Department of Internal Medicine, UNESP, Univ Estadual Paulista, Botucatu, Brazil.
Hospital do Rim, Universidade Federal de São Paulo, So Paulo, Brazil.
PLoS One. 2020 Feb 11;15(2):e0228842. doi: 10.1371/journal.pone.0228842. eCollection 2020.
One overlooked problem in statistical analysis is lateral collinearity, a phenomenon that may occur when the outcome variable derives from the predictors. In nephrology this issue is seen with the use of estimated glomerular filtration rate (eGFR) as an outcome and age, sex, and ethnicity as predictors. In this study with simulated data, we aim to illustrate this problem.
We randomly generated unrelated data to estimate eGFR by common equations.
Using simulated data, we show that age, gender, and ethnicity (recycled predictors variables) are statistically significantly correlated with eGFR in linear regression analysis. Whereas the initial obvious conclusion is that age, sex, and ethnicity are strong predictors of eGFR, more rigorous interpretation suggests that this is a byproduct of the mathematical model produced when deriving new predictors from another.
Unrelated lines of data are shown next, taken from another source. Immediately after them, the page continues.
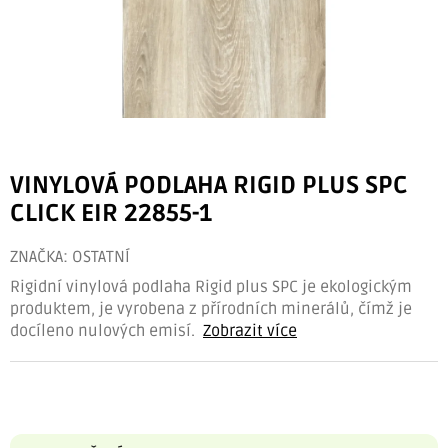
VINYLOVÁ PODLAHA RIGID PLUS SPC
CLICK EIR 22855-1
ZNAČKA:
OSTATNÍ
Rigidní vinylová podlaha Rigid plus SPC je ekologickým
produktem, je vyrobena z přírodních minerálů, čímž je
docíleno nulových emisí.
Zobrazit více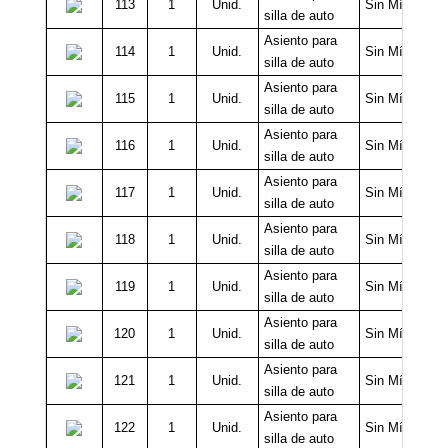
113
1
Unid.
Sin Mínimo
silla de auto
Asiento para
114
1
Unid.
Sin Mínimo
silla de auto
Asiento para
115
1
Unid.
Sin Mínimo
silla de auto
Asiento para
116
1
Unid.
Sin Mínimo
silla de auto
Asiento para
117
1
Unid.
Sin Mínimo
silla de auto
Asiento para
118
1
Unid.
Sin Mínimo
silla de auto
Asiento para
119
1
Unid.
Sin Mínimo
silla de auto
Asiento para
120
1
Unid.
Sin Mínimo
silla de auto
Asiento para
121
1
Unid.
Sin Mínimo
silla de auto
Asiento para
122
1
Unid.
Sin Mínimo
silla de auto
While statistical models have the ability to identify vertical collinearity (predictor-predictor), lateral collinearity (predictor-outcome) is seldom identified and discussed in statistical analysis. Therefore, caution is needed when interpreting the correlation between age, gender, and ethnicity with eGFR derived from regression analyses.
在统计分析中,一个被忽视的问题是横向共线性,当因变量来自预测变量时,就会出现这种现象。在肾脏病学中,这种问题出现在使用估算肾小球滤过率(eGFR)作为因变量和年龄、性别和种族作为预测变量时。在这项使用模拟数据的研究中,我们旨在说明这个问题。
我们随机生成无关数据,通过常用方程估算 eGFR。
使用模拟数据,我们表明在线性回归分析中,年龄、性别和种族(回收的预测变量)与 eGFR 呈统计学显著相关。虽然最初的明显结论是年龄、性别和种族是 eGFR 的强有力预测因子,但更严格的解释表明,这是从另一个变量推导出新预测变量时产生的数学模型的副产品。
虽然统计模型有能力识别垂直共线性(预测因子-预测因子),但在统计分析中很少识别和讨论横向共线性(预测因子-因变量)。因此,在解释从回归分析中得出的年龄、性别和种族与 eGFR 之间的相关性时需要谨慎。